Sunday, October 10, 2010
What Are The Corporations
The Corporation is the most dominant form of business organization in our society. A Corporation is a legally chartered enterprise with most legal rights of a person including the right to conduct business, own, sell and transfer property, make contracts, borrow money, sue and be sued, and pay taxes. Since the Corporation exists as a separate entity apart from an individual, it is legally responsible for its actions and debts.
The modern Corporation evolved in the beginning of this century when large sums of money were required to build railroads and steel mills and the like and no one individual or partnership could hope to raise. The solution was to sell shares to numerous investors (shareholders) who in turn would get a cut of the profits in exchange for their money.
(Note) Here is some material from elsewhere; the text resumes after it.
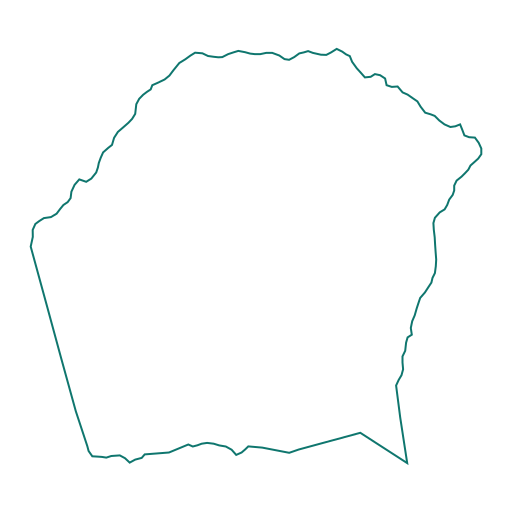 the district of Água Fria, Bahia, Brazil
{"feature_id": "56859067B52662143851434", "entity_name": "Água Fria", "entity_type": "district", "adm_level": 2, "iso_a3": "BRA", "parent_name": "Brazil", "parent_adm1": "Bahia", "projection": "robinson", "projection_center": [-38.688, -11.822], "detail": "fine", "context": "isolated", "style": "outline", "palette": "teal", "viewbox_px": 512, "rotation_deg": 0, "n_neighbors": 0, "source": "geoboundaries", "source_scale": "gbopen_adm2", "svg_char_len": 2252}
<svg xmlns="http://www.w3.org/2000/svg" viewBox="0 0 512 512"><path d="M481.3,148.5L478.7,142.8L474.9,137.6L469.1,137.2L464.4,135.4L462.2,129.6L460.1,124.4L455.3,126.3L450.4,127.0L444.5,124.4L439.3,120.5L434.7,115.9L430.6,114.3L425.2,112.7L420.6,106.7L417.4,101.4L412.6,98.1L407.6,94.6L402.6,92.4L397.6,86.5L391.8,86.9L386.6,85.2L385.1,78.5L380.1,75.2L374.9,74.1L370.7,76.8L364.9,77.4L361.4,73.4L356.7,68.2L352.1,61.8L349.8,56.1L346.1,54.4L342.2,51.6L336.7,48.9L331.1,52.4L326.3,54.9L320.9,54.7L312.9,52.9L308.1,51.1L303.8,52.4L299.3,53.4L294.2,57.1L289.1,59.8L284.5,59.1L279.3,55.5L272.3,52.9L266.1,52.9L260.4,54.1L254.6,54.1L250.2,53.6L245.1,52.2L238.3,50.9L233.4,52.4L228.2,54.1L222.3,57.1L218.4,57.3L213.8,56.8L208.0,56.0L202.4,53.3L195.1,52.7L190.4,55.6L185.3,59.3L179.3,63.0L173.3,70.4L169.4,75.6L164.6,79.5L157.3,83.0L152.3,85.2L150.7,89.4L146.9,91.9L143.1,94.8L139.2,98.8L136.3,104.2L135.2,113.9L132.1,118.9L128.4,122.8L123.6,127.0L117.9,131.9L114.1,137.8L112.0,144.9L108.2,147.9L103.1,152.4L100.7,157.8L98.8,163.0L97.9,167.5L96.2,172.5L91.3,178.6L86.2,181.8L79.3,179.4L74.6,184.8L71.4,191.7L70.6,198.1L67.7,202.1L63.4,205.0L60.2,208.9L56.6,213.7L50.9,217.1L43.9,218.1L39.2,221.1L35.4,223.9L32.7,229.9L32.8,236.9L30.7,246.6L47.4,307.6L60.8,356.9L75.8,411.2L87.3,446.1L88.6,451.0L92.3,456.3L97.5,456.6L101.8,456.9L106.3,457.6L111.3,456.0L119.8,455.4L125.0,458.2L129.7,462.6L135.2,459.6L141.7,457.9L144.7,454.4L169.0,452.5L188.3,444.5L192.8,446.5L197.4,445.3L201.7,443.7L207.1,442.9L213.7,443.7L219.2,445.4L225.8,446.5L231.6,449.7L236.2,454.9L241.6,452.5L245.1,449.5L248.3,446.4L262.2,447.6L289.2,452.8L298.8,449.5L360.3,432.8L407.2,463.1L400.2,417.4L396.1,385.5L398.7,379.9L401.5,375.2L403.1,369.3L402.5,362.5L402.5,356.4L405.2,350.8L406.1,342.6L407.6,337.4L411.8,334.7L410.8,328.0L412.2,321.2L414.7,315.4L416.7,308.4L418.6,302.6L420.2,297.9L424.9,292.5L428.6,286.8L431.4,282.6L432.5,277.9L434.9,273.1L435.8,266.3L436.2,259.6L435.6,251.8L435.1,244.5L434.7,237.4L433.8,229.7L433.4,223.1L434.9,217.8L439.7,212.4L444.6,209.4L447.2,205.0L449.2,199.6L452.7,194.9L454.2,190.5L454.2,185.6L456.6,180.6L461.6,176.6L465.1,173.1L468.3,169.7L470.5,165.5L474.1,162.3L478.2,158.6L481.3,154.2L481.3,148.5Z" fill="none" stroke="#0f766e" stroke-width="2"/></svg>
To protect these investors associated with such large undertakings, their liability was limited to the amount of their investment.
Since this seemed to be such a good solution, Corporations became a vibrant part of our nation’s economy. As rules and regulations evolved as to what a Corporation could or could not do, Corporations acquired most of the legal rights as those of people in that it could receive, own sell and transfer property, make contracts, borrow money, sue and be sued and pay taxes.
The strength of a Corporation is that its ownership and management are separate. In theory, the owners may get rid of the Managers if they vote to do so. Conversely, because the shares of the company known as stock can sold to someone else, the Company’s ownership can change drastically, while the management stays the same. The Corporation’s unlimited life span coupled with its ability to raise money gives it the potential for significant growth.
A Company does not have to be large to incorporate. In fact, most corporations, like most businesses, are relatively small, and most small corporations are privately held.
Some of the disadvantages of Corporations are that incorporated businesses suffer from higher taxes than unincorporated businesses. In addition, shareholders must pay income tax on their share of the Company’s profit that they receive as dividends. This means that corporate profits are taxed twice.
There are several different types of Corporation based on various distinctions, the first of which is to determine if it is a public, quasi-public or Private Corporation. Federal or state governments form Public Corporations for a specific public purpose such as making student loans, building dams, running local school districts etc. Quasi-public Corporations are public utilities, local phones, water, and natural gas. Private Corporations are companies owned by individuals or other companies and their investors buy stock in the open market. This gives private corporations access to large amounts of capital.
Public and private corporations can be for-profit or non-profit corporations. For-profit corporations are formed to earn money for their owners. Non-profit Corporations have other goals such as those targeted by charitable, educational, or fraternal organizations. No stockholder shares in the profits or losses and they are exempt from corporate income taxes.
Professional Corporations are set up by businesses whose shareholders offer professional services (legal, medical, engineering, etc.) and can set up beneficial pension and insurance packages.
Limited Liability Companies (LLCs as they are called) combine the advantages of S Corporations and limited partnerships, without having to abide by the restrictions of either. LLCs allow companies to pay taxes like partnerships and have the advantage of protection from liabilities beyond their investments. Moreover, LLCs can have over 35 investors or shareholders (with a minimum of 2 shareholders). Participation in management is not restricted, but its life span is limited to 30 years.